Queer Places:
20 Monroe Ave, Pittsford, NY 14534
Williams College, Williamstown, MA
Harvard University (Ivy League), 2 Kirkland St, Cambridge, MA 02138
1 Acorn St, Boston, MA 02108
7 Water St, Boston, MA 02109
48 Beacon St, Boston, MA 02108
Mount Hope Cemetery in Rochester, New York

Fletcher Steele (June 7, 1885 – July 16, 1971) was an American landscape architect credited with designing and creating over 700 gardens from 1915 to the time of his death. Mabel Choate met Fletcher Steele in 1926 at the annual meeting of the Lenox Garden Club. According to Mark Wilson, "He [Steele] began work for her soon after and was drawing up the first plans for Naumkeag by September 1926." The same year Steele also oversaw the moving and restoration of the Mission House. Wilson continues, "The relationship between Mabel and Fletcher was a deep friendship and respect for one another. Mabel was Fletcher's longest client. The gardens at Naumkeag are one of the few Steele gardens still intact. " Of Mabel, Steele wrote, "[Mis Mabel Choate] wants to try things. And she deeply enjoys and understands beauty in landscape " Mabel hosted an annual birthday party weekend for Steele and friends, and some imagined a romantic relationship between them, but Wilson says, "There was no sexual relationship between Mabel and Fletcher. He was probably homosexual, but it was never stated or talked about so no one knows for sure and this was a time when it was against the law to be [homosexual]." Steele was friends and sometime collaborated with Ralph Adams Cram.
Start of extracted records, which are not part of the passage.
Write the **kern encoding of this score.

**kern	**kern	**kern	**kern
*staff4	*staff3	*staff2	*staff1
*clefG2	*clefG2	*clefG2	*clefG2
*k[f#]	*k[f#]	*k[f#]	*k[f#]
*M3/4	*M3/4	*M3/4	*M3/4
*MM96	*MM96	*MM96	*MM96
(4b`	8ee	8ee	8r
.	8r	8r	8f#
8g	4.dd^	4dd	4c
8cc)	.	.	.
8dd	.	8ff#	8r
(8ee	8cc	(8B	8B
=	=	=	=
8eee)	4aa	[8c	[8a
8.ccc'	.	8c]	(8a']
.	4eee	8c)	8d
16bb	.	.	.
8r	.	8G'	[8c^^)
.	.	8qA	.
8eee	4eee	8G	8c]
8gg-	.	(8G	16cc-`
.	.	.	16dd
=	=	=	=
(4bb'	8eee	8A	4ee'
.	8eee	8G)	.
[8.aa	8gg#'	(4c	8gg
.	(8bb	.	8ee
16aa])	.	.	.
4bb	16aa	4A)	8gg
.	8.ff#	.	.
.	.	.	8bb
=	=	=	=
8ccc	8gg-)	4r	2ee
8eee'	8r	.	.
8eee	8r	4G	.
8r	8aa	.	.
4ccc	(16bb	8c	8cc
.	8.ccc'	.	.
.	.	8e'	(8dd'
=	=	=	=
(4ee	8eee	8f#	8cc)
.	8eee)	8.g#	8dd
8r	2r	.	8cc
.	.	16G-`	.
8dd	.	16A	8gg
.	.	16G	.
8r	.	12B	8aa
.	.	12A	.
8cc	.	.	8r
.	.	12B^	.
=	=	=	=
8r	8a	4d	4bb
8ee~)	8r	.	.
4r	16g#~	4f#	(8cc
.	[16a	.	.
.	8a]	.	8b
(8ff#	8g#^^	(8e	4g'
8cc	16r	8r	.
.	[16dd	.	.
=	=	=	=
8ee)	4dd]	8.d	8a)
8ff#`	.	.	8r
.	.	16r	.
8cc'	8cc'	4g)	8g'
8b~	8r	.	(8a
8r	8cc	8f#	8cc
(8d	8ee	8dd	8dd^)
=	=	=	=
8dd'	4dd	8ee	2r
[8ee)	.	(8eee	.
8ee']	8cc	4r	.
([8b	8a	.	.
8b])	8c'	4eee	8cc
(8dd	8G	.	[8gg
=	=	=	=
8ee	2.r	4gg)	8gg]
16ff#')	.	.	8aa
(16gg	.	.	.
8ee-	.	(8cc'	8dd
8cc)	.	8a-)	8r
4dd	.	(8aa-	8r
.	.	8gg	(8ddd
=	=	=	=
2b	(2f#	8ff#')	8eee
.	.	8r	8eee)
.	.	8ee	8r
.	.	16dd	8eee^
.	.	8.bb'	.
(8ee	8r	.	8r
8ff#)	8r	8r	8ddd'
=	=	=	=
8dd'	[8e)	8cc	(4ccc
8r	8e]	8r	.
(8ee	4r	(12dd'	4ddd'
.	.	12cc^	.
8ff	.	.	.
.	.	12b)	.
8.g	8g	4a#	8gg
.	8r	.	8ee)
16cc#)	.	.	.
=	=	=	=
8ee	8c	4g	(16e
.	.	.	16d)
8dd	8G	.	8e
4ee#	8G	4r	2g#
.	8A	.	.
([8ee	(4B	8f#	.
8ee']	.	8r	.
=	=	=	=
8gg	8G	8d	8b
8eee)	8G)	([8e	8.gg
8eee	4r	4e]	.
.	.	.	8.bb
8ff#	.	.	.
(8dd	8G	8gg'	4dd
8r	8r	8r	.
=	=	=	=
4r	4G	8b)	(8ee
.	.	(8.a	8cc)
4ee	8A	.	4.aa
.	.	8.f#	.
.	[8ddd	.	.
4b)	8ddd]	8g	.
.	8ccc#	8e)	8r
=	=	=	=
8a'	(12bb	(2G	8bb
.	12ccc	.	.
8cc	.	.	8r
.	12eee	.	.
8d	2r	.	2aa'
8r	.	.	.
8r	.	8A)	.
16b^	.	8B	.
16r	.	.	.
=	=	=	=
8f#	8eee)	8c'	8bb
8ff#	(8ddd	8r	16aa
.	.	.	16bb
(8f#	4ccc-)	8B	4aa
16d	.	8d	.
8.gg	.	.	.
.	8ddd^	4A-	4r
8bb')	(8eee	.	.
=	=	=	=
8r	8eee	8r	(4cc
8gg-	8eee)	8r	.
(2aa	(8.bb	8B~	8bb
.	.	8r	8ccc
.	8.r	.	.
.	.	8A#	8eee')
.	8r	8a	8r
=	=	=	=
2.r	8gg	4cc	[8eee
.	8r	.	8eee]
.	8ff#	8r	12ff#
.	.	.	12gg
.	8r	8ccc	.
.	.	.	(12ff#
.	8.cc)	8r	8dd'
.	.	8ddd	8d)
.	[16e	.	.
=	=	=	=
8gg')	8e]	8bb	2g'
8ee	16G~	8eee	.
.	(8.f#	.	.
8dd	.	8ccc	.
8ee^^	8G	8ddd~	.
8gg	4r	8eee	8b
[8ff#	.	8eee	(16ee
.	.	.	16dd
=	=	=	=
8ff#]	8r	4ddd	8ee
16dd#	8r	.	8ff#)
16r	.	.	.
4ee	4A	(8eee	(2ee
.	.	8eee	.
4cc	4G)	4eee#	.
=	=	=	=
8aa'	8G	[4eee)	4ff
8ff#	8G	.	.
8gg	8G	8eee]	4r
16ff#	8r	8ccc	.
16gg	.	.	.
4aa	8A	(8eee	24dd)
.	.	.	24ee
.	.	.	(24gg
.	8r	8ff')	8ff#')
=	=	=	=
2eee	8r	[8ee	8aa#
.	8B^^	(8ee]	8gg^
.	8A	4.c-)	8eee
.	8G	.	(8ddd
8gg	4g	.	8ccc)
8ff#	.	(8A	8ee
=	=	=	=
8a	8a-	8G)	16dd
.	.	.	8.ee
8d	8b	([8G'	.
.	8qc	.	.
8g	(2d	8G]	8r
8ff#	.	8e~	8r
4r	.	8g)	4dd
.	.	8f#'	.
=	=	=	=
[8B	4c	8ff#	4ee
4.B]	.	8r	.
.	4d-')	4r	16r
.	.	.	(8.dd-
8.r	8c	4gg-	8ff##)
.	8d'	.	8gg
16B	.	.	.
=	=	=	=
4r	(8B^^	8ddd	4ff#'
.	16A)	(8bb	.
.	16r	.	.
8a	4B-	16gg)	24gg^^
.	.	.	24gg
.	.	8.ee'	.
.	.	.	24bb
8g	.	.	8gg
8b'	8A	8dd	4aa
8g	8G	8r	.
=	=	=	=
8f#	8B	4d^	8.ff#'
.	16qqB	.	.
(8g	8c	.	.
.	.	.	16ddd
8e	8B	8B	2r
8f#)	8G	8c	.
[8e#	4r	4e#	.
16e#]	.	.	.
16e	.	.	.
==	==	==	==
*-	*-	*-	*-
Steele was born John Fletcher Steele in Rochester, New York, to John Mason Steele (1851–1936), a lawyer, and Mary Lampert (1853–1943), a pianist. He had one younger sister, Esther Steele. His mother's sister was portrait painter Emma Lampert Cooper. He graduated from Bradstreet School for Boys in 1903 and then went to Williams College, graduating in 1907, and promptly joined the young landscape architecture program at Harvard University where Frederick Law Olmsted, Jr. was one of his professors. Another professor was Denman Ross, who would become a lifelong friend. In 1908 Steele left Harvard to accept an apprenticeship with Warren H. Manning.

In 1913 Steele embarked on a four-month tour of Europe to study European designs. Upon his return to America, he opened his own practice in Charles Street, Boston. His early garden plans are generally in the English Arts and crafts style of Gertrude Jekyll, Reginald Blomfield, and T. H. Mawson, but ornamented with Italianate detailing such as balustrades, hedges, urns, statuary, stone pineapples, and flights of water steps. During World War I, Steele served in the American Red Cross in Europe. After war's end he regularly returned in summers. His conversion to an Art Deco style began in 1925 when he visited the Exposition Internationale des Arts Décoratifs et Industriels Modernes (the 'Art Deco Exposition') and saw its examples of cubist gardens with mirrors, concrete and coloured gravel. George Campbell was Steele's general manager for most of the decade between 1925 to 1935. Campbell oversaw the operation of the office and acted as superintendent on important jobs, such as Ancrum House. Once he traveled to Europe with Steele, which raised subtle questions in the office about the nature of their relationship.

By 1930 Steele was writing with enthusiasm of André Vera, Tony Garnier, and Gabriel Guevrekian. Steele's designs and writings of this period were influential during the stylistic transition from Art Deco to Modernism. He helped shape Modernism through younger design students at Harvard, notably Dan Kiley, Garrett Eckbo, and James C. Rose, to who Steele showed the possibilities of modern art and the creativity inherent within the design process. Kiley later wrote that "Steele was the only good designer working during the twenties and thirties, also the only one who was really interested in new things." Eckbo noted that "Fletcher Steele was the transitional figure between the old guard and the moderns. He interests me because he was an experimenter." Steele's own designs, however, were sufficiently removed from the Modern style so that his works were generally out of fashion until the modern era had passed. Steele is interred in the Mount Hope Cemetery in Rochester, New York. His papers are archived in the Library of Congress, the Rochester Historical Society and in the Franklin Moon Library, State University of New York College of Environmental Science and Forestry, Syracuse, New York.Images from the Steele manuscript collection can be found in the SUNY D-Space digital repository.

Steele is noted for a number of major works including Naumkeag, Peters Reservation, Ancrum House, Whitney Allen House, Standish Backus House, Turner House, Lisborne Grange. His most famous work by far is Naumkeag. These projects were not all viewed with high regard at the time, and only relatively recently have historians begun to appreciate Steele's impact on garden design and landscape architecture.